Aboriginal people occupied sites in the area now known as Waverley in the period before European settlement. The band of the Eora that roamed the area is known as the Cadigal. It’s thought that perhaps the Biddigal and Birrabirragal bands also frequented the area.
In 1859, Waverley was the second Sydney suburb to become a municipality. The new Waverley Council divided the Municipality into three wards and named them Bondi, Waverley and Nelson. Later a fourth ward was added and called Lawson. Now those wards are named Bondi, Waverley, Hunter and Lawson.
The first land grant in Waverley was made in 1809, when General Bligh gave 81 hectares to a Mr William Roberts. That piece of land covered what is now most of the business and residential area of Bondi Beach.
Like most newly settled areas, Waverley grew along with the development of public transport. Bondi Junction became a bigger and more important commercial area after the eastern suburbs railway to the Bondi Junction terminal was completed in 1979.
Bondi Junction’s demographic has always been very mixed. It has a strong Jewish community, a legacy of post-war immigration, and also people from Ireland, Asia, South Africa and New Zealand.
Bondi Junction is the primary urban centre in the Waverley Council area. There’s a mix of semi-detached houses, rows of traditional-facade Victorian terraces, modern apartments and Californian bungalows. It’s a desirable area for young families with quiet, leafy streets and off street parking and for young, professionals with welllocated contemporary housing.
From $2 shops to surf shops, Bondi Junction is a shopping mall mecca. There’s Westfield Plaza and the Carousel Shopping Centre as well as boutique clothing shops, David Jones and Grace Bros. K-Mart, Coles and Woolworths are also well located. It all adds up to an increasingly upmarket mini-metropolis.
But it’s Bondi Road that is really worth exploring for its eclectic mix of traditionalsuburban shops including Kemeny’s – one of Sydney’s best-stocked wine outlets, bakeries, grocers, delis and kosher food outlets.
You’re spoiled for choice for recreation opportunities in this area.
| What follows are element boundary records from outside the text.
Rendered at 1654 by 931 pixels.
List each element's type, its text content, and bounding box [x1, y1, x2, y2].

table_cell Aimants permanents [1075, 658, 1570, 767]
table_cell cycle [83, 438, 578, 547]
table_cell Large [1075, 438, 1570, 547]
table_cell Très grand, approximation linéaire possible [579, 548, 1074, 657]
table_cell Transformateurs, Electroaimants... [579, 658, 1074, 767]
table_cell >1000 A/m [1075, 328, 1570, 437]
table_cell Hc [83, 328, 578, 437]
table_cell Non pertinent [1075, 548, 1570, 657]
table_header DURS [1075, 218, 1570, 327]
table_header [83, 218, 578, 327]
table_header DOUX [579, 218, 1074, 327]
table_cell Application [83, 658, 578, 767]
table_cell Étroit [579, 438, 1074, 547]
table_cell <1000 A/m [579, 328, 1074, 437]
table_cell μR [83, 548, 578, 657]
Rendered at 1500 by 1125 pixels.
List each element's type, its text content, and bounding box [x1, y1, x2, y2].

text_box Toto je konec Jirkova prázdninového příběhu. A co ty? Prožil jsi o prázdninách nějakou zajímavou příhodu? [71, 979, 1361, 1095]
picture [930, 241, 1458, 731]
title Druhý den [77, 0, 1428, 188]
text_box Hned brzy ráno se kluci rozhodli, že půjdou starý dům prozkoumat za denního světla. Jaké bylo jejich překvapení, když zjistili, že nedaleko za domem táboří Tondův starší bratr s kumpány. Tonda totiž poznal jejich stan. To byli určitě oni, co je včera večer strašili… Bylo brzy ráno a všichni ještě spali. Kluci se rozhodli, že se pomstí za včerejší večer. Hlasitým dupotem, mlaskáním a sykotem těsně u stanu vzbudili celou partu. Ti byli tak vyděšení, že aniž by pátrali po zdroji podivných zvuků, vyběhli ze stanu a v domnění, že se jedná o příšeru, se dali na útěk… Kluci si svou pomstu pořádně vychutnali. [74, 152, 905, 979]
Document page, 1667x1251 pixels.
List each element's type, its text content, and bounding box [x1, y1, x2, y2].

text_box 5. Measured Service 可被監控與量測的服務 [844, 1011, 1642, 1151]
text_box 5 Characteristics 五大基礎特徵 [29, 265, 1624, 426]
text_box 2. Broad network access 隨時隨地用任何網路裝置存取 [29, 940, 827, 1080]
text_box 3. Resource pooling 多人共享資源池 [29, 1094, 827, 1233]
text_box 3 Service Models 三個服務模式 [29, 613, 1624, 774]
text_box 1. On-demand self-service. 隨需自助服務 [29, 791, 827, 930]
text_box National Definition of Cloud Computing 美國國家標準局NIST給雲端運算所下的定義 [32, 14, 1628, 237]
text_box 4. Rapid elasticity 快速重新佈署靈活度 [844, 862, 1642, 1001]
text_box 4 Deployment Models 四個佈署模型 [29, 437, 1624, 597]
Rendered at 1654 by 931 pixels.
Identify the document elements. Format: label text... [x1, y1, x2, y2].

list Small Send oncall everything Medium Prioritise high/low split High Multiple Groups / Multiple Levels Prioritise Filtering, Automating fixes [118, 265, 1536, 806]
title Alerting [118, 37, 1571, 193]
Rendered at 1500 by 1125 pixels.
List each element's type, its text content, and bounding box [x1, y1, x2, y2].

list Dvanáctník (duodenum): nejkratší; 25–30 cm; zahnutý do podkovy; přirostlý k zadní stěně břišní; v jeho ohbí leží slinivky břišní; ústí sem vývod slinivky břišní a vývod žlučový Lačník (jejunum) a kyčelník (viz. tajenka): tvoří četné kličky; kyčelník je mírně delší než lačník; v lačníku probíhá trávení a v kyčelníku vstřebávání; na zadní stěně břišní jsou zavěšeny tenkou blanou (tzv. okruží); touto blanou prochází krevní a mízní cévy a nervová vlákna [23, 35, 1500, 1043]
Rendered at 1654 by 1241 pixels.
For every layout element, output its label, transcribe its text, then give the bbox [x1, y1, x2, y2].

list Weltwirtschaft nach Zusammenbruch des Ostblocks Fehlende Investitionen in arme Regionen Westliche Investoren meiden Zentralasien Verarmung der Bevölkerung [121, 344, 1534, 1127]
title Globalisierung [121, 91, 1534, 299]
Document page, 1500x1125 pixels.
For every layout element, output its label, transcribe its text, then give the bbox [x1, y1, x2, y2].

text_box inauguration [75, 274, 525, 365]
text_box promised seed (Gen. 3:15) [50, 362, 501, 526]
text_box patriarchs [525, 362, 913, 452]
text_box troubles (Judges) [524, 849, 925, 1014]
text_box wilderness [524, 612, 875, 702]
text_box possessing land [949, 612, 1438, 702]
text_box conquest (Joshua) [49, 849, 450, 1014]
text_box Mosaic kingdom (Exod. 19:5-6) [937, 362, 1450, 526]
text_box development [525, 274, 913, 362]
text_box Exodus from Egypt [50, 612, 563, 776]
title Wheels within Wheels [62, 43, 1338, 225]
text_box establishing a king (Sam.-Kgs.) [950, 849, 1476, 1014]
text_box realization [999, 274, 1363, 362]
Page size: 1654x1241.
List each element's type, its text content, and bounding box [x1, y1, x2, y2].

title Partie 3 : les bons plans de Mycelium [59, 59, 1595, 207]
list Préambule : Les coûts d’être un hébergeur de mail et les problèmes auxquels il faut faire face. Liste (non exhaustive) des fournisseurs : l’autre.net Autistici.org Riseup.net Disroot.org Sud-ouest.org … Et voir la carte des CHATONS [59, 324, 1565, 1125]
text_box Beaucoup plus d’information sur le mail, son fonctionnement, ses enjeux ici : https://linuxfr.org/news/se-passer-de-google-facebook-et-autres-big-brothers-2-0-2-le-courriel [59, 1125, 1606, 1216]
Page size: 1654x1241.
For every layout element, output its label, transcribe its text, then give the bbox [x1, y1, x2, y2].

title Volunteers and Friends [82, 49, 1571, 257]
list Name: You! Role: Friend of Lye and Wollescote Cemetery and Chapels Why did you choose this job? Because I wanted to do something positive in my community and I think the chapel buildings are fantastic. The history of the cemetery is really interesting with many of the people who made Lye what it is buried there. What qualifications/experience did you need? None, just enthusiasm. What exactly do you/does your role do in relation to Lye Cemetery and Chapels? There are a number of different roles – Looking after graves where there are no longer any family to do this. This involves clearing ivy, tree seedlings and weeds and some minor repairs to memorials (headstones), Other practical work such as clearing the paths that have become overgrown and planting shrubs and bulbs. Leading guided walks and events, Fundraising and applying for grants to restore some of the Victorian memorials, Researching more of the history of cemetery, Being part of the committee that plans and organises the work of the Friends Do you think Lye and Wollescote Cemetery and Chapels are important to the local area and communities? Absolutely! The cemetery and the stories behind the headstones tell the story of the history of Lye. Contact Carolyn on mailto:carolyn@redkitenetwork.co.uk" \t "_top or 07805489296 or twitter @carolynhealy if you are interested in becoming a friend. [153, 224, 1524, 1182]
With Centennial Park – one of the largest and best-loved parks in Sydney -and Queens Park on your doorstep, you can enjoy jogging tracks, cycling, playgrounds, sporting fields or simply sit underneath a shady tree with a good book. When it comes to surfing and swimming, choose your local beach. Bondi, Bronte and Tamarama are all close by. Of course, there’s also the walk or run from Bondi on the headland footpath to Tamarama, Bronte and Clovelly.
There’s also the Bondi Iceberg’s Club and swimming pool and the Bronte baths for serious lap swimmers. In Bondi Junction, you’ll find around 10 gyms and fitness centres including the celebrity-haunt, Body Control Pilate Studio. There’s also a squash club.
Bondi Junction is a major public transport interchange with buses and trains to the city and Circular Quay. Catch the 380 to Circular Quay. Bondi Junction is 7km by train to Central Station. It’s approximately 5 km by road to the CBD.
Sydney’s most famous beach – Bondi Beach is the central landmark of Bondi. The alluring golden sweep of sand is one of the city’s great icons. The Bondi Pavilion, built in the 1920s, is Sydney’s grandest bathing pavilion. Nearby, there’s Bronte House, one of the oldest houses still standing in the eastern suburbs.
And, a 10-minute drive away there’s the dramatic Waverley Cemetery, established in 1877. This is where poets Henry Lawson and Henry Kendall are buried.
St Mary’s Church of England, designed by Edmund Blacket and built in 1863, is also in the area.
Stroll the length of Bondi Road and you’ll be able to eat your way around the world from Thai, Italian and Greek to Jewish and European. Or you could grab a hamburger from Burgerman, a pizza from Mozzarella, fish and chips from The One That Got Away or a Portuguese chicken from Oporto and head to Bondi Beach.
Along Oxford Street, Bronte Road and Spring Street you’ll find cafés, delis and restaurants. There’s a number of hotels including the Tea Gardens Hotel, the Waverley RSL and the Easts Leagues Club.
Down the road at Bondi Beach, you can enjoy chic food with a view at Hugo’s, Fu Manchu, Raw Bar, Jones and the ever-popular Lamrock.
Waverley Public School is the local state school. Waverley College, Moriah College, Sydney Grammar, Scots, Cranbrook, Ascham and Kambala private schools, or Vaucluse and Dover Heights High Schools are only a short drive away.